**PASSAGE PROVIDED:**
· · · · ·
I really wish to know how people think and act in such situations. Is it right to find fault with such persons?
Your comments please.

Sneha








Nov 14, '09




What happened to my boyfriend?
This is the question troubling my mind these days.

Let me tell you everything.
My boyfriend Sashank is a quiet, cool, sensitive and friendly guy.
I can certify that he is shy type person.
He uses very few words always in control.
Never argues … that is the main reason he became my best bf.

But don’t know what has happened.
He is giving big lectures.
I found it very unusual.
Now-a-days I am afraid to sit with him.
His lectures are frightening me.
One day he gave gyan on Love and concluded “possessiveness in love affair is a devilish act.”
I was so much confused. All of sudden, why he was saying all these things to me?
I asked another friend Raghu. He said “Ohh …don’t worry Sneha. On that day we lost Cricket match to Pakistan.”
His reply made my mind whirl a while.
“Oh God”…these are the only words came from me.
Raghu went back to his cabin.
I started typing program but could not concentrate on it.
My mind still working on Raghu’s words.
“Cricket is just a match between two teams. Impossible to win the match by both teams.
Then why Sashank became that much upset just for loosing cricket match?”
Oops…so many errors in the program. Need a strong tea urgently.
Met Kalyani in the canteen. She asked the reason for my sad face.
Once again I explained Kalyani the unusual behavior of Sashank. And also told her what Raghu said.
She raised a valuable question.
“Sneha…if Sashank is upset with Cricket match, he can say many other things. Why did he convey Gyan only on Love?”
Came back to cabin. But Kalyani’s question made strong impact on me.
“why was Sashank pouring all that gyan on me?
Is he in love with another girl?
Was it an indication that I should not feel possessive of him even if he becomes close to another girl?”
Unable to debug the program properly.
After several hours, I convinced myself to forget Kalyani’s question.

In the evening met Sashank as usual.
· · · · ·
**AVAILABLE DATA:**
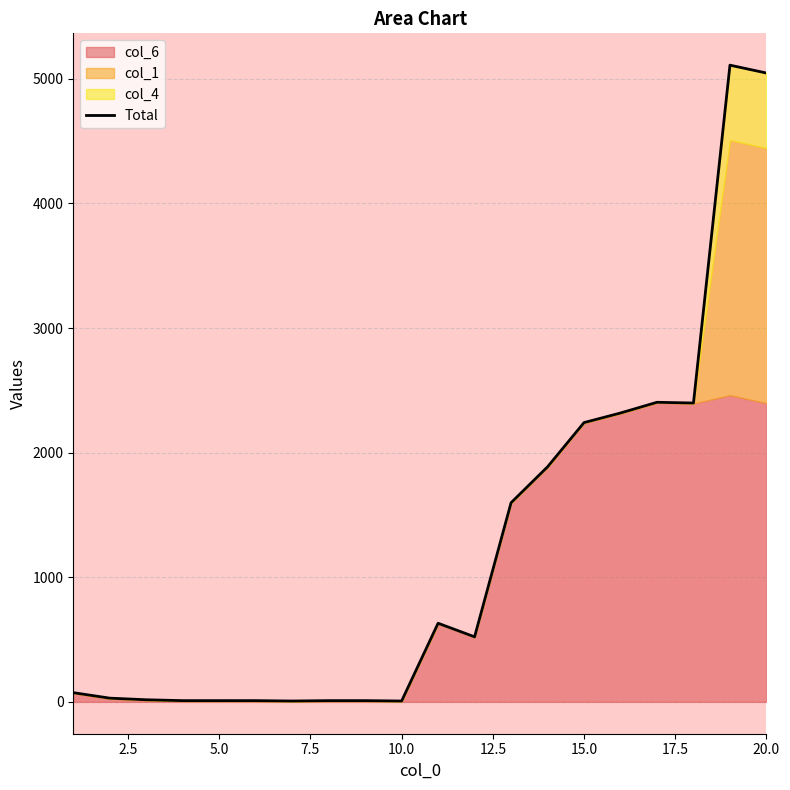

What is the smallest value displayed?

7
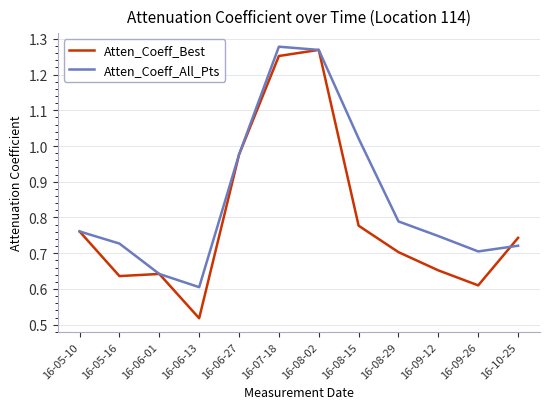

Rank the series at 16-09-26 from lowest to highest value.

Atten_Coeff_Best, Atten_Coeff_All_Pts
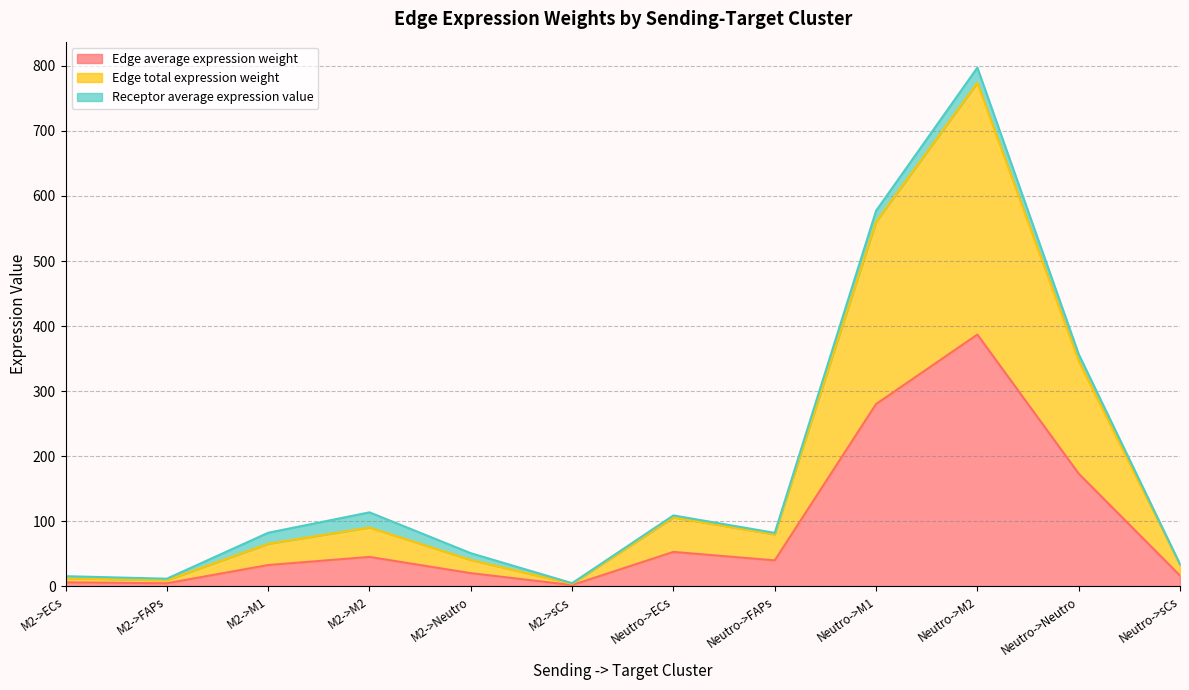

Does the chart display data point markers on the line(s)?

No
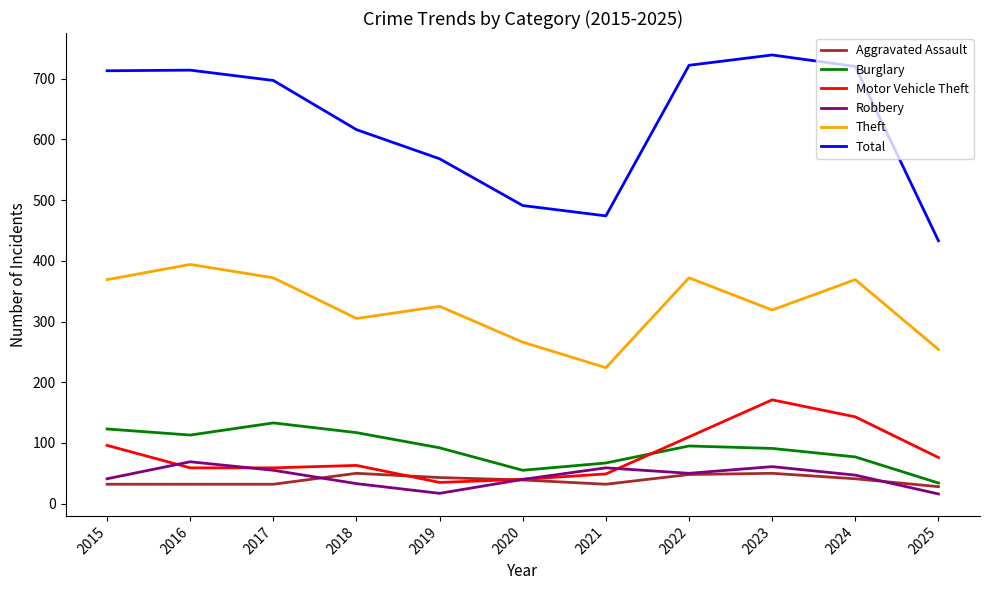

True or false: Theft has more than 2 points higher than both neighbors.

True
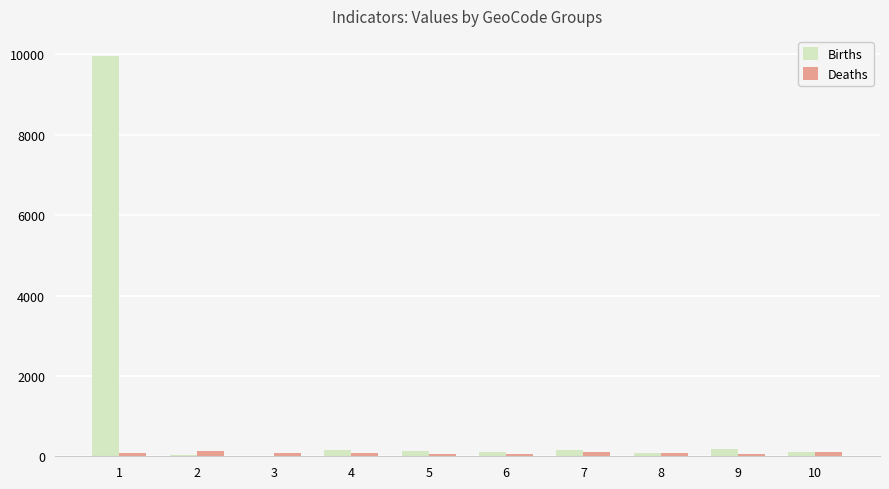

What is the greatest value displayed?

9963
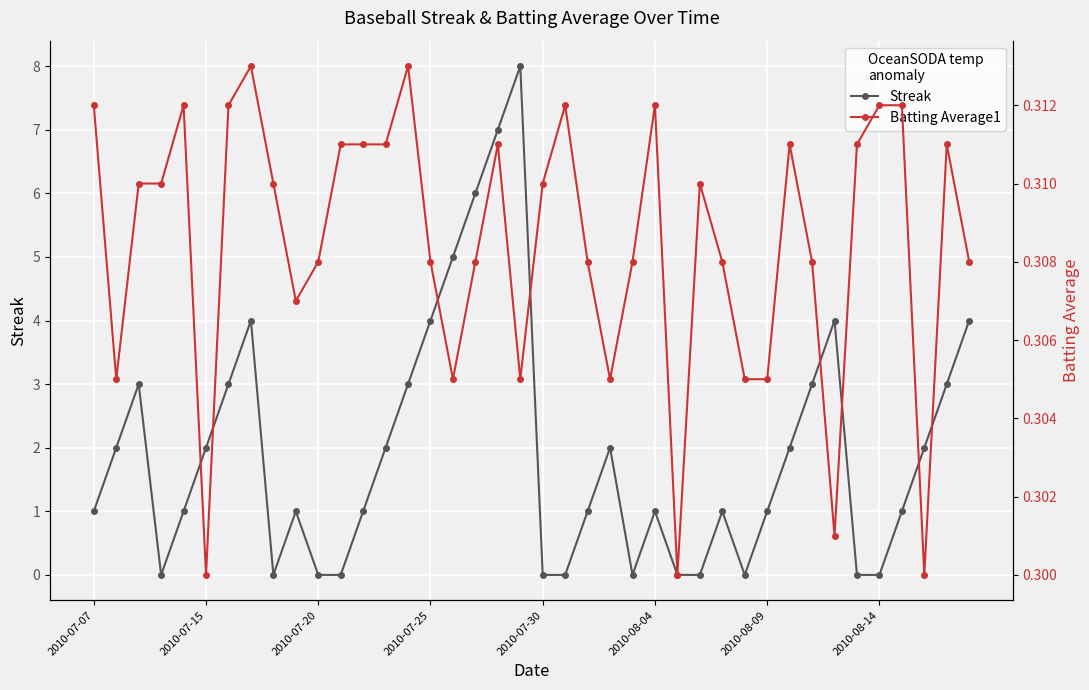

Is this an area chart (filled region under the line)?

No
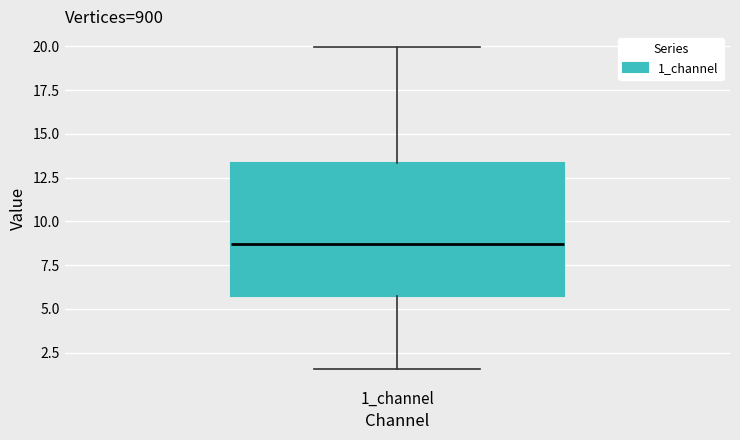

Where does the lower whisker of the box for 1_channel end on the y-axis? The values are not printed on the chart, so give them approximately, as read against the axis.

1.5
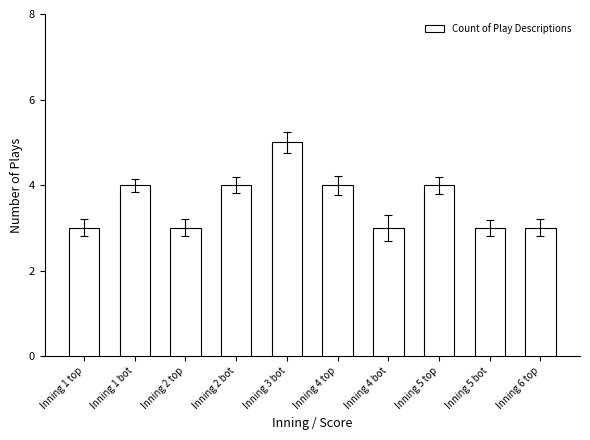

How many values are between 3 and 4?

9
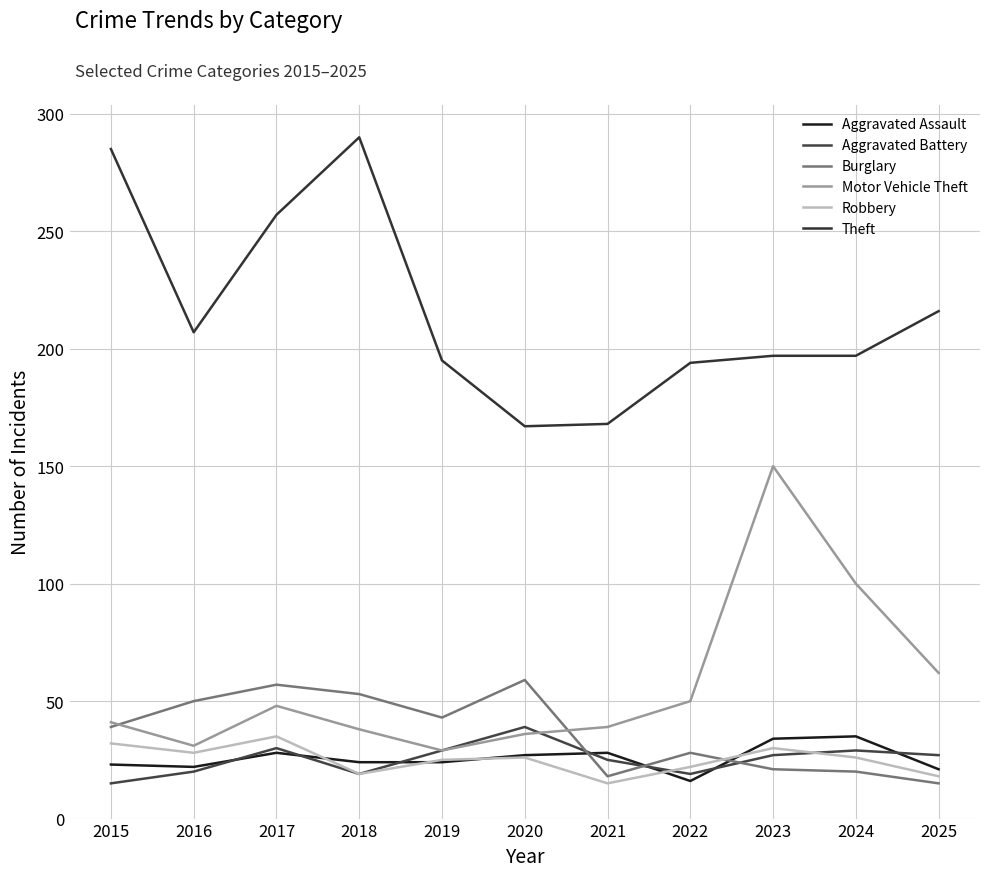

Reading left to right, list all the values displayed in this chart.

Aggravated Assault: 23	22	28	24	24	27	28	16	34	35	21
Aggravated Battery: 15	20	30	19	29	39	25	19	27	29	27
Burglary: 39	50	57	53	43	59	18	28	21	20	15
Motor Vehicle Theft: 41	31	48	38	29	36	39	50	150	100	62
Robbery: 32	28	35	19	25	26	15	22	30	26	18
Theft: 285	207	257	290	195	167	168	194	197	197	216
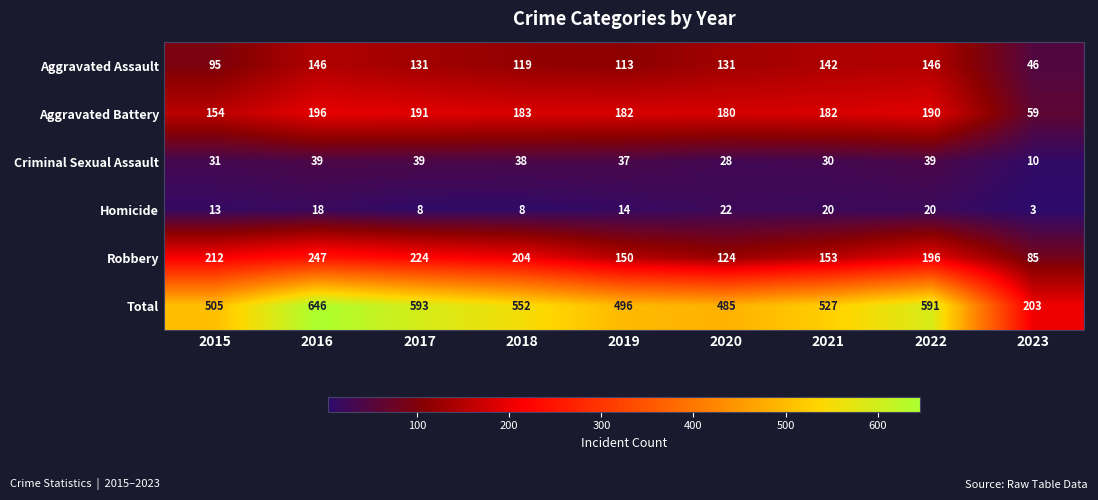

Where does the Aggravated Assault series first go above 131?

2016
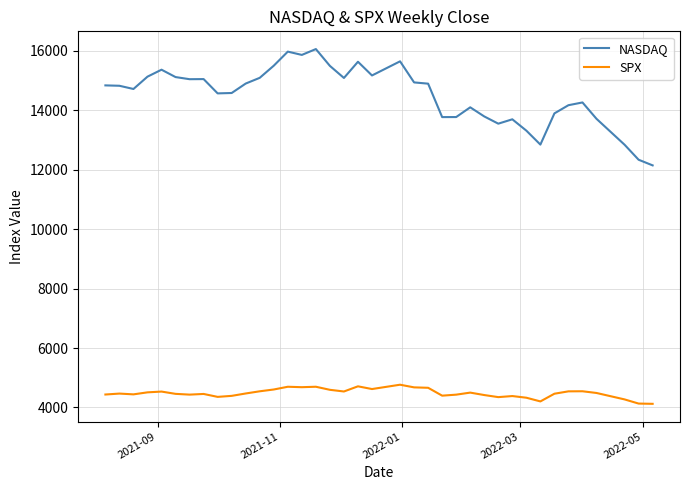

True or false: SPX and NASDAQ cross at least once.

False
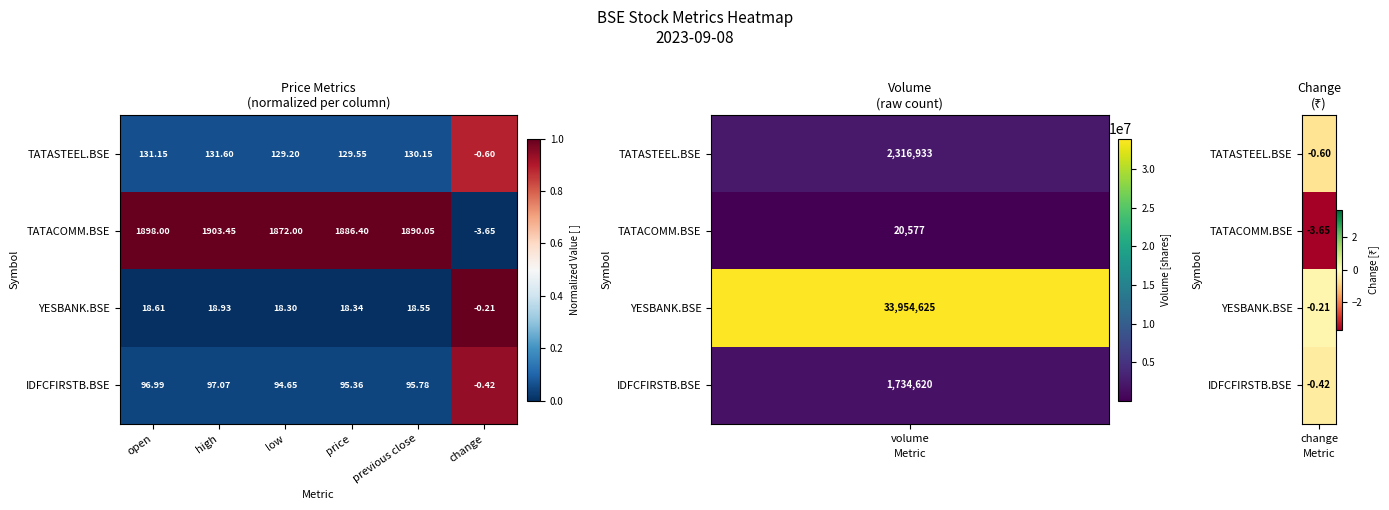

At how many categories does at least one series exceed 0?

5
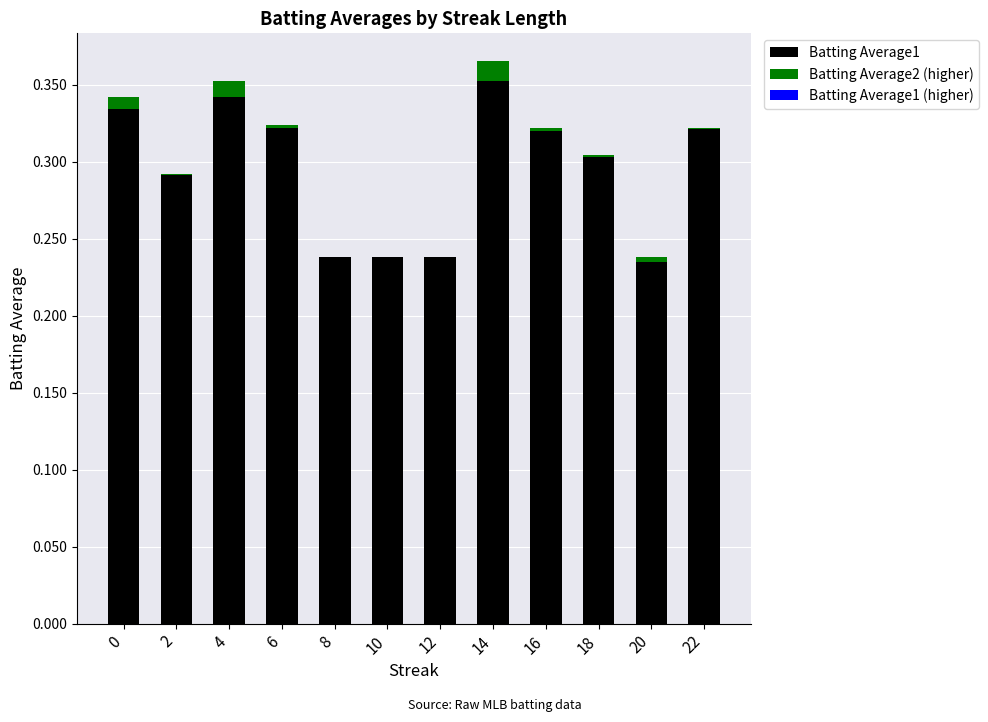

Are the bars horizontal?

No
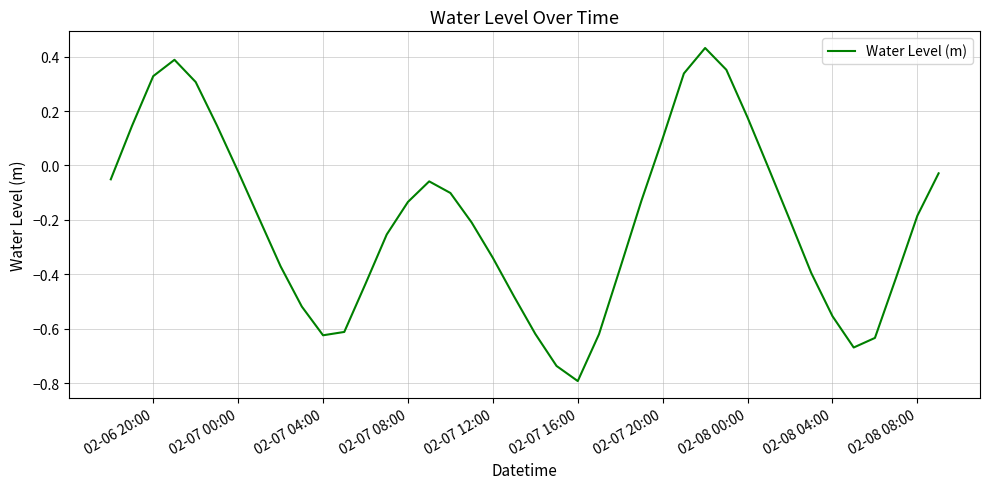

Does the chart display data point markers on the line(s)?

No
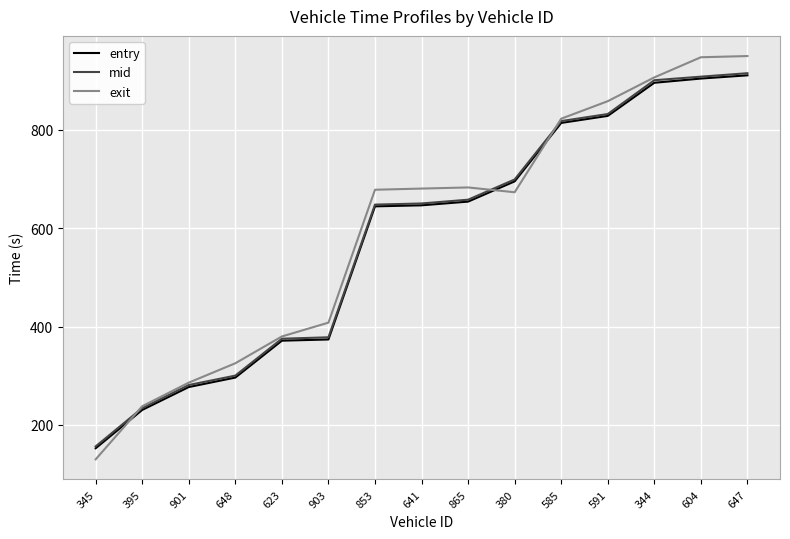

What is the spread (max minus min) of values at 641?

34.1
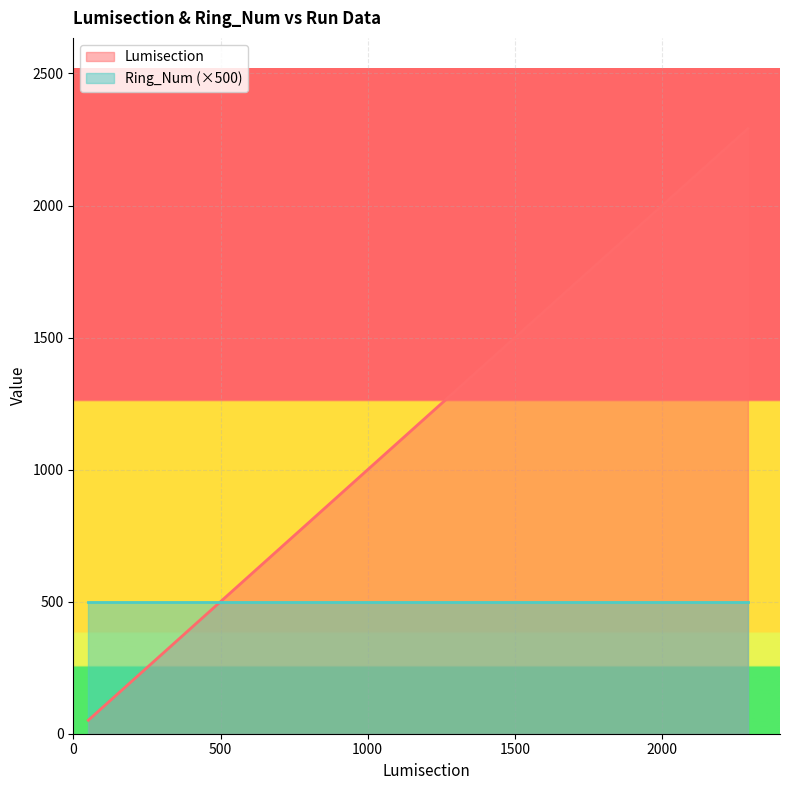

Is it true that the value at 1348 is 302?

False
· · · · ·
**WORK TASK 1:**
Answer each question from the blog post about Sashank:
(a) According to Raghu, what happened on the day Sashank gave his lecture on love?
(b) Where did Sneha meet Kalyani?
(c) What did Sashank conclude about possessiveness in a love affair?
**WORK TASK 2:** Go on with the blog post about Sashank, picking up after "In the evening met Sashank as usual."
The material is not needed here.

**ANSWER 1:**
(a) They lost a cricket match to Pakistan.
(b) In the canteen.
(c) That it is "a devilish act."

**ANSWER 2:**
I was tempted to say how horrible my day went due to his unusual Gyan sharing.
Before me saying a word, he started pouring Gyan on Relationships.
He said many things on divorce, separation and how to look inside to correct self.
That lecture made me feel sick. Told him some urgent work and ran from that place.
Reached home and contacted Raghu immediately. Asked him “is there any cricket match today?”
Raghu was in surprise “No…why?”
“Nothing”, then cut the phone call.
Kalyani’s question came alive again.
“this time he poured gyan on break-ups in relationships.
Even before starting strong relationship, he was telling me on break-ups.
I have so many dreams on lovely relationships.
How to digest those bitter words.
No. Sashank is surely in affair with another girl.
He wants to break-up our relationship.
Instead of saying directly, he was hinting me in this way”
No one was there to wipe out my tears.
Parents went to our native place to attend a marriage.
Cried for long and fell asleep.

Door knocks disturbed my sleep.
Looked at the wall clock.
It was 3AM. Thought parents returned.
But to my surprise, it was Sashank.
He was in worry.
He said “Are You OK?”
I got angry “why? Came to pour some more gyan on break-ups in relationships?”
His smiling face irritated me a lot.
“See…I am ready to break-up with you. You can continue your love affair with that girl?”
“Hey…stop…stop” he hugged me while I burst into tears.
He took a deep breath “Thank God. Raghu told me about your probing questions and disturbed voice in the recent call.”
While sobbing I said “my possessiveness on my love is a devilish act. I agree. You can leave this devil and enjoy life with that girl.”
He laughed and showed a Penguin book and told me to check chapter 1 and chapter 2. They are on "possessiveness on Love" and "break-ups in relationships".
He said “Sneha…I bought this book recently. Found it very interesting. Wanted to share what I read. Can’t share with friends. They may laugh. I thought you are the ideal person and thought this information is useful for both of us in strengthening our relationship. I am sorry I forgot to tell you about this book.”
I got high BP and hit on his head with that gyan book while he was laughing.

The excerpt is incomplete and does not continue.